The focal point for this room is a broad black iron stove, large enough to warm 12 large pots. It has a long central firebox, in which meter-long branches can be burnt. The stovepipe has eliminated the pall of smoke that used to fill the old kitchen. Also, since the windows are far from the outhouse (on the NE corner of the house) flies are infrequent visitors to the kitchen. Small stools surrounding the stove support the constant flow of family, relatives, and friends who hang out in this happy place.

Behind the stove are three large water canisters, replenished by hand from the stream behind the house. Above these is a string of dippers, all different sizes. A large pot occupying a central position on the stove is the source of warm water. The next cabinet behind the stove holds the various spices and cooking ingredients. The other cabinets store a variety of pots, pans, and miscellaneous items. One prominent cabinet holds the TV, which, along with the electric light bulbs in various rooms of the house, is powered by a micro-hydro generator behind the home. For 2-8 weeks in winter, snow and ice shut off the electricity, but in the warm season, they have enough to power their lights or their TV and satellite receiver. Amazingly, they can now watch satellite broadcasts from China and beyond in this rural hinterland. Maybe tonight, we'll conjure a remake of "The Cup," as we attempt to watch a semifinal match in the World Cup Tournament. The difference is that here, it seems nobody has even heard of the World Cup!

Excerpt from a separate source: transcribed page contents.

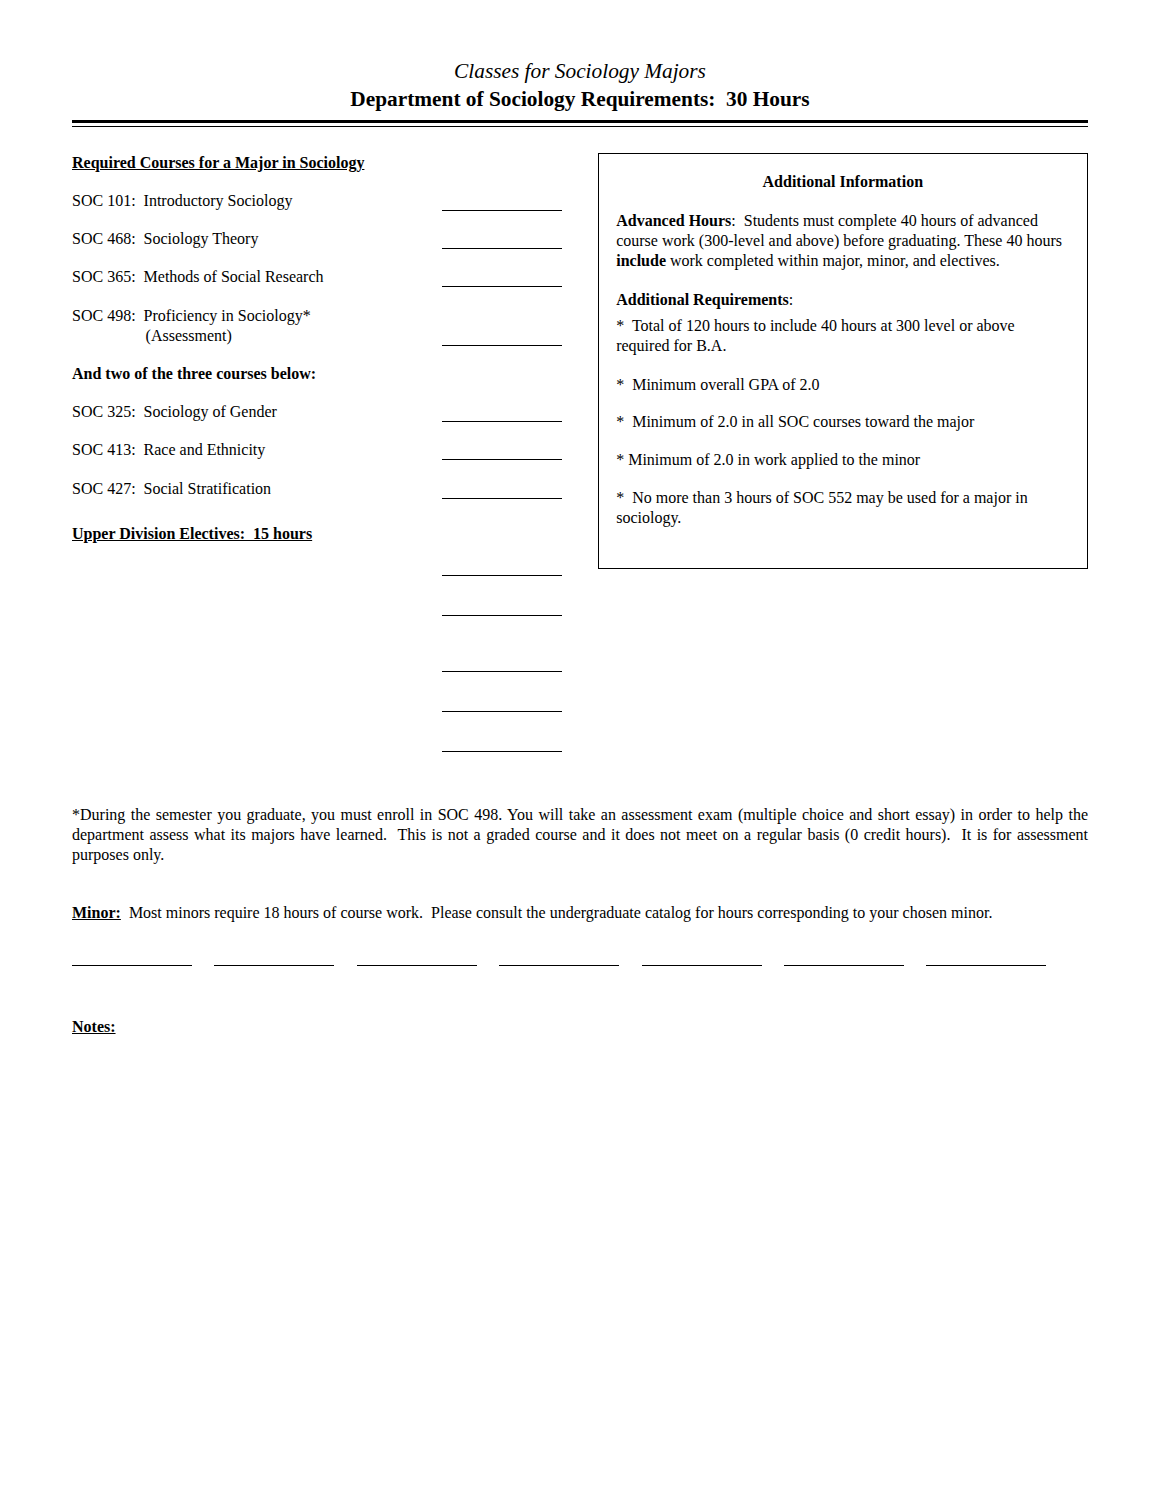Classes for Sociology Majors
Department of Sociology Requirements: 30 Hours
Required Courses for a Major in Sociology
SOC 101: Introductory Sociology
SOC 468: Sociology Theory
SOC 365: Methods of Social Research
SOC 498: Proficiency in Sociology*(Assessment)
And two of the three courses below:
SOC 325: Sociology of Gender
SOC 413: Race and Ethnicity
SOC 427: Social Stratification
Upper Division Electives: 15 hours
Additional Information
Advanced Hours: Students must complete 40 hours of advanced course work (300-level and above) before graduating. These 40 hours include work completed within major, minor, and electives.
Additional Requirements:
* Total of 120 hours to include 40 hours at 300 level or above required for B.A.
* Minimum overall GPA of 2.0
* Minimum of 2.0 in all SOC courses toward the major
* Minimum of 2.0 in work applied to the minor
* No more than 3 hours of SOC 552 may be used for a major in sociology.
*During the semester you graduate, you must enroll in SOC 498. You will take an assessment exam (multiple choice and short essay) in order to help the department assess what its majors have learned. This is not a graded course and it does not meet on a regular basis (0 credit hours). It is for assessment purposes only.
Minor: Most minors require 18 hours of course work. Please consult the undergraduate catalog for hours corresponding to your chosen minor.
Notes:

At this time of year, Khams is vibrantly green, and Kutse Valley is no exception. The fields in the valley floor are bright with growth, flashing forth in the various shades of growing barley, wheat, alfalfa, potatoes, turnips, and hay. The terraced fields of Nongte, swaying gracefully in the wind, are a truly lovely sight.

Now is the time to weed the barley fields. This is women's work, and everywhere, women are to be seen swimming through the swaying barley, crouching as they search for stray grass, oats, and other weeds growing midst their staple crops. They gather the grass and weeds into bundles and carry them, like walking grass heaps, to dry near the barns where hay is stored for winter fodder.

I find it amazing and wonderful that they hand-weed their fields. No herbicides, and nothing goes to waste. The weeds feed the animals. I had the opportunity to help Tsega (Tara's #4 sister) for a short while, thrilling in the peaceful sounds of the Tsang Chu's rushing water and the wind rustled barley stalks. Alas, the experience did not last for long, as Jra-wu (Palmo's husband), Palmo (Tara's #8 sister), and Tsega conspired to wrest me from the fields and back to Tong-gu for lunch.